Bun Tharum, Phnom Penh
I asked him to guest blog his perspectives on a monthlong trip he took to Cambodia–his first visit ever. He writes:
“I was in Cambodia for one month this time. I was invited to do some training and visit projects by Innovative Support to Emergencies, Diseases and Disasters, or InSTEDD, in Cambodia. You can google them. (I am running on Basic HTML mode which means I can’t link.) This trip was a little work and some vacation time.
“I was renting an apartment from a professor of Pannasatra University. A very friendly and nice person. We bonded very well. That’s where I was staying most of the time. Having stayed in Phnom Penh for a week, I wanted to see the real and more rural Cambodia so I went to Kampot for a week. I made some local friends and I went to some of the rice
fields and volunteered to help with the rice harvest for a few hours. I went to the college of education in Kampot a couple of times. I was connected to the college through Volunteer Service Overseas, which is a British organization, and US Peace Corps volunteers that I’d met on the bus to Kamput. Then Charlene, the VSO volunteer, recommended Rabbit Island, and I went there and spent a night on the gulf of Thailand. I also went to Kep. I liked the small town and simple life of the people.
“I feel accomplished when I can be of help to others. Afghanistan is similar to Cambodia. Corruption is a big issue here. That makes rich people (usually dirty money) richer and poor people ever more poor. I come from a poor family, and I feel like developing the poor’s livelihood is where I belong. I went to an orphanage and I was teaching those kids how to make and use a rocket cooker (make it out of trash cans) in Phnom Penh and our knife broke when we were cutting cans for the stove. I went to the nearby market with a kid to buy another one. We were walking hand in hand, and it felt so heart warming when the 9-year-old kid squeezed my hand to show affection.
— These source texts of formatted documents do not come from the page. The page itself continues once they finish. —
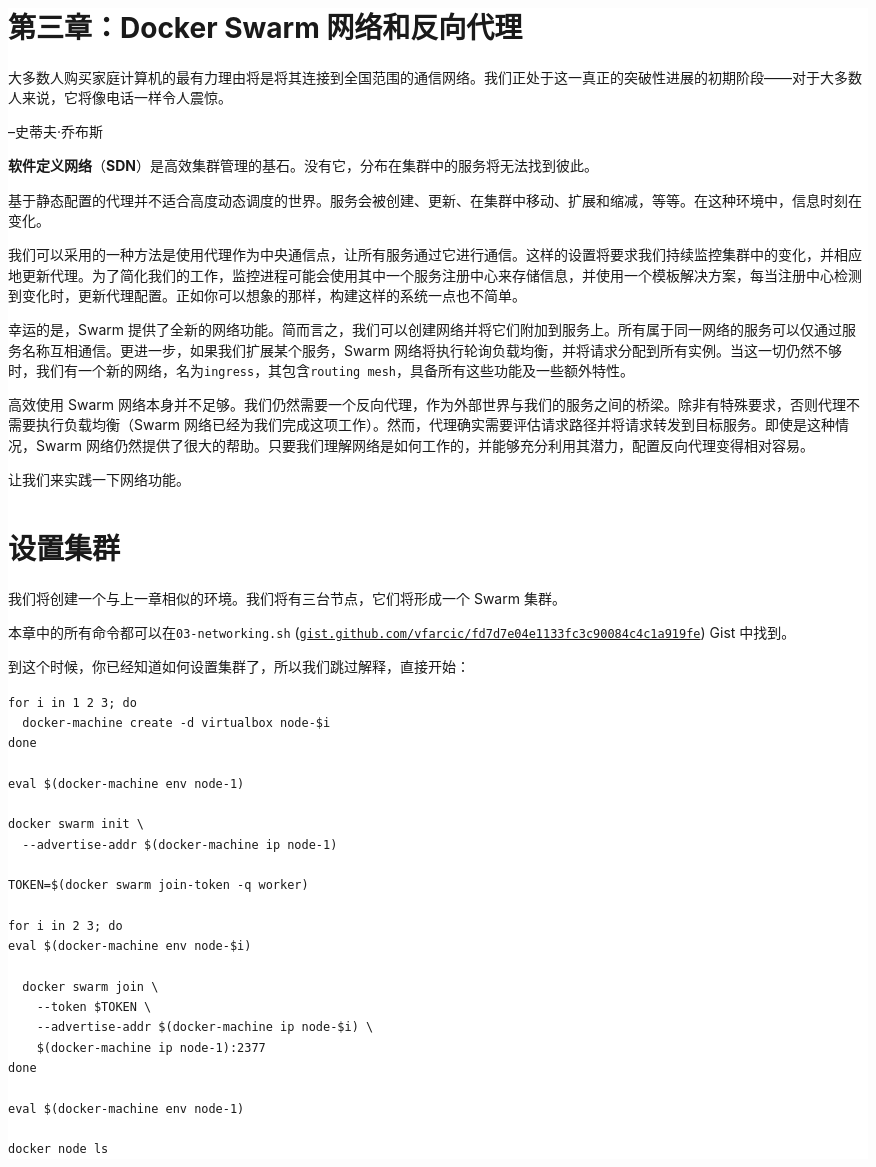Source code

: # 第三章：Docker Swarm 网络和反向代理

大多数人购买家庭计算机的最有力理由将是将其连接到全国范围的通信网络。我们正处于这一真正的突破性进展的初期阶段——对于大多数人来说，它将像电话一样令人震惊。

–史蒂夫·乔布斯

**软件定义网络**（**SDN**）是高效集群管理的基石。没有它，分布在集群中的服务将无法找到彼此。

基于静态配置的代理并不适合高度动态调度的世界。服务会被创建、更新、在集群中移动、扩展和缩减，等等。在这种环境中，信息时刻在变化。

我们可以采用的一种方法是使用代理作为中央通信点，让所有服务通过它进行通信。这样的设置将要求我们持续监控集群中的变化，并相应地更新代理。为了简化我们的工作，监控进程可能会使用其中一个服务注册中心来存储信息，并使用一个模板解决方案，每当注册中心检测到变化时，更新代理配置。正如你可以想象的那样，构建这样的系统一点也不简单。

幸运的是，Swarm 提供了全新的网络功能。简而言之，我们可以创建网络并将它们附加到服务上。所有属于同一网络的服务可以仅通过服务名称互相通信。更进一步，如果我们扩展某个服务，Swarm 网络将执行轮询负载均衡，并将请求分配到所有实例。当这一切仍然不够时，我们有一个新的网络，名为`ingress`，其包含`routing mesh`，具备所有这些功能及一些额外特性。

高效使用 Swarm 网络本身并不足够。我们仍然需要一个反向代理，作为外部世界与我们的服务之间的桥梁。除非有特殊要求，否则代理不需要执行负载均衡（Swarm 网络已经为我们完成这项工作）。然而，代理确实需要评估请求路径并将请求转发到目标服务。即使是这种情况，Swarm 网络仍然提供了很大的帮助。只要我们理解网络是如何工作的，并能够充分利用其潜力，配置反向代理变得相对容易。

让我们来实践一下网络功能。

# 设置集群

我们将创建一个与上一章相似的环境。我们将有三台节点，它们将形成一个 Swarm 集群。

本章中的所有命令都可以在`03-networking.sh` ([`gist.github.com/vfarcic/fd7d7e04e1133fc3c90084c4c1a919fe`](https://gist.github.com/vfarcic/fd7d7e04e1133fc3c90084c4c1a919fe)) Gist 中找到。

到这个时候，你已经知道如何设置集群了，所以我们跳过解释，直接开始：

```
for i in 1 2 3; do
  docker-machine create -d virtualbox node-$i
done

eval $(docker-machine env node-1)

docker swarm init \
  --advertise-addr $(docker-machine ip node-1)

TOKEN=$(docker swarm join-token -q worker)

for i in 2 3; do
eval $(docker-machine env node-$i)

  docker swarm join \
    --token $TOKEN \
    --advertise-addr $(docker-machine ip node-$i) \
    $(docker-machine ip node-1):2377
done

eval $(docker-machine env node-1)

docker node ls

```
“I usually blog about social issues and injustice like corruption, human rights, education and so on. I travel a lot for work and I blog about work and the security and other constraints that I face during work and how that hinders our development.
“I am not a new blogger. Internet has made my life a lot easier. From news to finding local restaurants, etc. I think that I should contribute and share my stories and what is going on in my society with the rest of the world.
“When I first came to Cambodia I went to a restaurant and met with some expats and had dinner with them, went to the markets with them, hung out with them. But a few days later, I realized that those were people that I can hang out with any time.
“I wanted to make Khmer friends and blend in there. I wanted to spend time with them and get to know them. During my time in Kampot, I got to do all of that. When I went to the bloggers’ meet up there, I saw young people who were actively working for social change. I think that locals can help their own community more than the internationals can. If both work together, then that’s very effective. I admire the young Cambodian bloggers’ activism and their endeavors for the betterment of their society, though they face some challenges re their freedom of expression.